Sri Lanka’s female domestic workers in the Middle East undergo multiple forms of abuse and harassment, much of which remains ignored or unknown. Migrant workers contribute immensely to the national economy by earning foreign exchange. In 2018, Sri Lanka earned over 7 billion US dollars from domestic workers, accounting for 7.9% of GDP. Despite this, migrant workers in the Middle East face a desperate plight, and their labour is akin to modern-day slavery.
Lack of basic rights
The increasing number of women returning to the country has become a major concern. They face an excessive workload, are ill-treated and lack basic labour rights. Some have been physically assaulted by house employers and even their children. In this light, the question arises as why they must face for such slave-like labour conditions. If they had more have favourable working conditions to earn a decent living at home, they would not be forced to work in other countries under barbaric conditions.
Meanwhile their families at home await their return like the earth expecting a drop of water after a harsh drought. Husbands and children want their wives and mothers to return safe and happy. But they end up angry and frustrated as they see their mothers and wives return home, mentally and physically scarred. Moreover, the workers and their families have to spend at their own cost when returning home.
Stories of woe
The return of hundreds of domestic workers from Kuwait in December 2019 and January 2020 was notably high. They had sacrificed time with their loved ones to earn Riyals under conditions of bonded labour. Additionally, they had undergone workplace torment and harassment, resulting in many of them falling into mental illness. Some of these domestic workers spoke to Daily Mirror on the myriad economic and social challenges they faced.
|Shreen Abdul Saroor
In one case, a housemaid wanted to return to Sri Lanka as her husband faced an unexpected car accident. But she was sent back home two months after the accident. She expressed her grief, saying her husband was unable to walk after the accident as his spinal cord had been damaged. She was emotional, as her domestic employer did not allow her to visit Sri Lanka even when an immediate family member was critically hurt.

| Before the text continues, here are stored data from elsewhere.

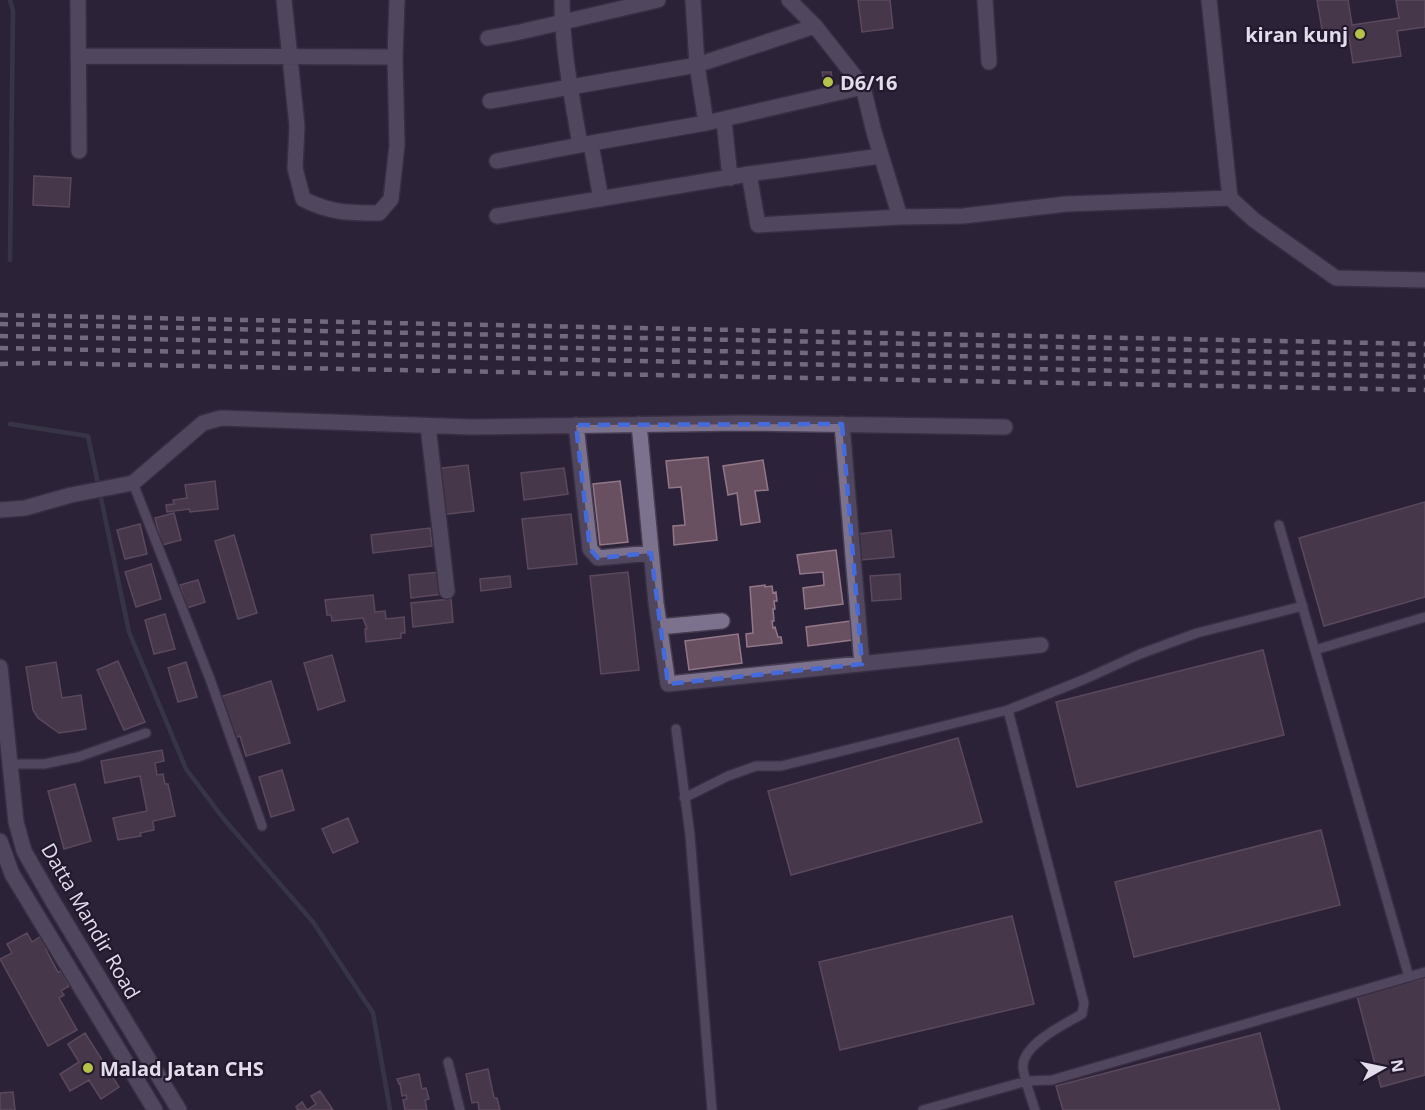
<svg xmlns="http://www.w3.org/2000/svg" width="1425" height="1110" viewBox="0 0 1425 1110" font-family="'Open Sans',sans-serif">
<rect width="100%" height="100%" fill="#2c2239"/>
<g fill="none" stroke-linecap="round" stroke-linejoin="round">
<!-- stream -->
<path stroke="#464c56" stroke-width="4.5" d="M10,260L13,11L10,0
M10,424L88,436L129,632L186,769L223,818L313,922L373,1013L390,1110"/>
</g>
<!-- building -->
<path fill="#695061" stroke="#927789" stroke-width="1.5" d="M858,0H890L893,28L862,32Z
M1317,0H1348L1352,25L1399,18L1396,0H1425V27L1397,31L1401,56L1353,63L1349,37L1324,41Z
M822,72H831L834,92L827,94Z
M34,176L71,178L69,207L33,205Z
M708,457L717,540L674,545L673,526L685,525L681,487L669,488L666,461Z
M763,460L768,490L755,491L760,522L741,525L737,493L728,495L723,466Z
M468,465L474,511L440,515L435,469Z
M564,468L568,494L524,500L521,473Z
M215,481L218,509L190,512L189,509L167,512L166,505L174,504L173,500L187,498L185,485Z
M620,481L628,542L600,545L593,484Z
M1425,502V597L1324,626L1299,538Z
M174,513L181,540L162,545L155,518Z
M571,514L577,564L528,569L522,519Z
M140,524L147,554L125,559L117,530Z
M430,528L432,546L373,553L371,535Z
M891,530L894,557L861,560L858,534Z
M234,535L257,613L238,619L215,541Z
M836,550L843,604L805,609L803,588L824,585L823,572L800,574L797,555Z
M151,564L161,599L136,607L125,572Z
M440,572L443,594L411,598L409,575Z
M628,572L639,670L601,674L590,576Z
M900,574L901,599L872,601L870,576Z
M510,576L511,587L481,591L480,579Z
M198,580L205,602L187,608L180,585Z
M765,585V587L772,586L773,593L776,592L777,601H774L775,609H773L774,621H772L773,628L775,627L778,637H781L782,643L747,647L746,634L753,633L750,587Z
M373,595L375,612L385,611L386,619L404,617L405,633H401V638L366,642L365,629H367L363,618L332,621L331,615H327L325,600Z
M451,599L453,622L413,627L411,603Z
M165,614L175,649L154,654L145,620Z
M850,621L852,640L808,646L806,627Z
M738,634L742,663L689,670L685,641Z
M1263,650L1284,735L1077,787L1056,702Z
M332,655L345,701L318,710L304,663Z
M118,661L145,722L124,730L97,670Z
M56,662L62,698L81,695L86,729L59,733L38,718L33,710L26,667Z
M186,662L197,697L178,702L168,668Z
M271,681L290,743L246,756L240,736L233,738L220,697Z
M958,738L982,822L791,875L768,791Z
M162,750L164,761L155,763L157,775L163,774L165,784H168L175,816L153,821L154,830L140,833L141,836L118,840L113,818L147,811L140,776L105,783L101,761Z
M282,770L294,810L271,817L259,777Z
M75,784L91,841L64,849L48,791Z
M348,818L358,842L333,853L322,829Z
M1321,830L1340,905L1134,957L1115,882Z
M1012,916L1034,1004L840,1050L819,962Z
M27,933L32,942L41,936L48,949L46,950L58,972L61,971L69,986L61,991L64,995L59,998L77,1030L48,1046L0,959L12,953L7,944Z
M1425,978V1075L1381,1087L1357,996Z
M85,1033L119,1087L101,1099L89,1080L70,1091L60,1074L79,1062L68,1044Z
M1260,1033L1280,1110H1063L1056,1086Z
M488,1069L494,1098H497L500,1110H479L478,1102L472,1103L466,1074Z
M419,1074L422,1089L426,1088L429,1099L425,1100L427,1110H405L403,1100L407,1099L406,1095L402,1096L400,1083L399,1084L397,1079Z
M320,1091L333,1110H298L296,1107L302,1102L307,1110L316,1104L311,1096Z
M13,1092L15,1110H0V1093Z"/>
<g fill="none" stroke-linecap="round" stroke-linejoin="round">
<defs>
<path id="service" d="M133,483L210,679L262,826
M1279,525L1409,977
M1315,650L1425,617
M1008,710L1085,679L1140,654L1197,633L1303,606
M676,729L690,835L712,1110
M10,764H44L78,757L146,733
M684,798L728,776L756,766H781L1008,710L1084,1003L1082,1014C1065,1024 1025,1043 1023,1065C1022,1072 1032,1101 1035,1110
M448,1062L460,1110
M923,1110L1027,1081L1052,1080L1425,972"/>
<path id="minor" d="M78,0L79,151
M284,0L297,126L295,168L303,199C330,213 349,213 379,213L391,199L397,145L395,57L397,0
M562,0C562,49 572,97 580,145L706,123
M693,0L697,65L706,123L863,87
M789,0L815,26
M985,0L989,62
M488,38L520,32L658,0
M78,56L395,57
M490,101L697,65L815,26L863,87L874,132L900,217L963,216L1066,204L1230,198L1209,0
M724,120L730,178
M591,144L601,199
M881,156L749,174L758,225L900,217
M497,161L580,145
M1230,198L1254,220L1336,278L1425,280
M497,216L749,174
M639,424L656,603L668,684L1041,645
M842,424L862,664
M576,425L590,549L598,558L651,553
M428,426L447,591
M0,510L25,508L71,495L133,483L203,423L221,418L471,427L741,423L1005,427
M659,627L722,621"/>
<path id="secondary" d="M0,667L16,822L24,851L52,900L179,1110
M0,841L12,874L155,1110"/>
</defs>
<!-- service casing -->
<use href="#service" stroke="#453d50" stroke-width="12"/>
<!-- minor casing -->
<use href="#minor" stroke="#453d50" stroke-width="18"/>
<!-- secondary casing -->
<use href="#secondary" stroke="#453d50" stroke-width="18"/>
<!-- service -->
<use href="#service" stroke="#7d728d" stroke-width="9"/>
<!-- minor -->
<use href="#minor" stroke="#7d728d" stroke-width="15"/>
<!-- secondary -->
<use href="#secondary" stroke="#7d728d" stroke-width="15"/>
<!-- rail -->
<path stroke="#c5bece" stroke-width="4.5" stroke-dasharray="8 8" stroke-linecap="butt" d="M0,315L1425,344
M0,324L1425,355
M0,336L1425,366
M0,348L1425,377
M0,364L40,363L1425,390"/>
</g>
<!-- marked area -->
<path d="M0 0H1425V1110H0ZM842,424L862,664L668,684L651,553L598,558L590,549L576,425Z" fill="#2c2239" fill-opacity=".55" fill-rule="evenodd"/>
<path fill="none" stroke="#446adc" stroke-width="4.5" stroke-dasharray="12 8" stroke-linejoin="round" d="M842,424L862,664L668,684L651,553L598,558L590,549L576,425Z"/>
<!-- markers -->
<g fill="#b4c24a" stroke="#22192e" stroke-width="2">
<circle cx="1360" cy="34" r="6"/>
<circle cx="828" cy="82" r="6"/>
<circle cx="88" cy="1068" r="6"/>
</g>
<g text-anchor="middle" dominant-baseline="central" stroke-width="4.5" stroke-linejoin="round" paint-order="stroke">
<!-- poi labels -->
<g font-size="20" font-weight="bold" fill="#e2dceb" stroke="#22192e" text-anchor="start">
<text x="1348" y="34" text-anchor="end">kiran kunj</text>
<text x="840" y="82">D6/16</text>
<text x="100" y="1068">Malad Jatan CHS</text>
</g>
<!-- street labels -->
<g font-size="20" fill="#e2dceb" stroke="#22192e">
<text transform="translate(91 921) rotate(60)">Datta Mandir Road</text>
</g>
</g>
<!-- north arrow -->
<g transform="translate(1383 1068) rotate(81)" stroke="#22192e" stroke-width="4.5" paint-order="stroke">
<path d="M0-4.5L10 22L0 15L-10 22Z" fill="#e2dceb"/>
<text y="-9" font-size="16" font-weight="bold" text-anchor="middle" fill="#e2dceb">N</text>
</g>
</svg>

She said she escaped the household and reported to the agency. The experience had severely traumatised her.
A worker who wished to remain anonymous told Daily Mirror she was given just one meal a day. A woman from Nochchiyagama in the Anuradhapura District recalled the hardships she faced in Kuwait. “I had to prepare meals for nineteen people in the house daily,” she lamented. She added her hands were suffering from an ailment, which made it more difficult for her to engage in domestic work. She was admitted to hospital where she was administered injections, making the situation worse. But still, she had to pay the hospital bill with her earnings. When she returned to Sri Lanka, buying her own air ticket, she had to undergo immediate surgery. She has complained to the Foreign Employment Bureau seeking insurance.
Another major problem is the human trafficking mafia operating behind closed doors. Agencies in Kuwait and other Middle Eastern countries are known to broker the sale of women migrant workers to households. One worker said she could not recall how many houses she was sent to daily by officers in such agencies. Furthermore, the agencies go to the extent of advising the women to escape the houses if they face any abuse or in case of emergency.
Wages is also a problem as most workers are denied their promised salaries. Most workers complained that they worked overseas without any of the salaries promised. And they cannot bargain for better wages as they are not empowered to do so when living in a foreign land. In some cases, when they land in their country of work, they even lack the bus fare needed to get from the airport to their work destinations.
Speaking to Daily Mirror, women’s rights activist Shreen Abdul Saroor said a major problem was the absence of bilateral agreements between Sri Lanka and the countries that hire migrant domestic workers. “Sri Lanka should take the blame for this pathetic situation. These women are solely seen as objects and are exposed to these Middle Eastern countries,” Saroor said. She also warned of the risk of sending housemaids abroad without any guaranteed rights. “It is literally modern-day slavery. They have no labour rights. There are no labour laws and proper agreements to protect these poor women from the malice,” she said. “It’s pathetic that these women are not empowered in their receiving countries. The embassies do not monitor these employees after they have been sent there,” she added.
Many women who face sexual abuses and harassment in domestic work are reluctant to come forward and complain. Their rights are ignored, and due to a lack of monitoring, they undergo suppression when working abroad. This was the overriding narrative of the women who spoke to Daily Mirror.
Many suffer mental trauma and anguish. They travel overseas to uplift the lives of their families. They fly overseas with many dreams and expectations. But the agencies that send them function purely for profit making, and exploit and abuse the workers. Therefore it is imperative that the government intervene to safeguard migrant workers and uphold their labour rights, especially as they shed their sweat, and sometimes blood, to earn much-needed foreign exchange for the country.